**MATERIAL PROVIDED:**
%%

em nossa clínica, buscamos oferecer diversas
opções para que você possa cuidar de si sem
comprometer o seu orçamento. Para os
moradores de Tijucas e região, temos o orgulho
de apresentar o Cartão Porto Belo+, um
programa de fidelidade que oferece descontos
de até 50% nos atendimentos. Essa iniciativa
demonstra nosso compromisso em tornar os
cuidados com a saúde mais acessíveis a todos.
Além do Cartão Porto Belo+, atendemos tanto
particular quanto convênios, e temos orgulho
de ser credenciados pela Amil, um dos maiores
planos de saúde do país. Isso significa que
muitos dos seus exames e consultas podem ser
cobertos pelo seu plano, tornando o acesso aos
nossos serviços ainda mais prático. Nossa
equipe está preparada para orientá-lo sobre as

%%

**TASK:** Each line from the top of the records down to the one with "demonstra nosso compromisso em tornar os" must be retyped exactly; include both ends and nothing else.

**RESULT:**
em nossa clínica, buscamos oferecer diversas
opções para que você possa cuidar de si sem
comprometer o seu orçamento. Para os
moradores de Tijucas e região, temos o orgulho
de apresentar o Cartão Porto Belo+, um
programa de fidelidade que oferece descontos
de até 50% nos atendimentos. Essa iniciativa
demonstra nosso compromisso em tornar os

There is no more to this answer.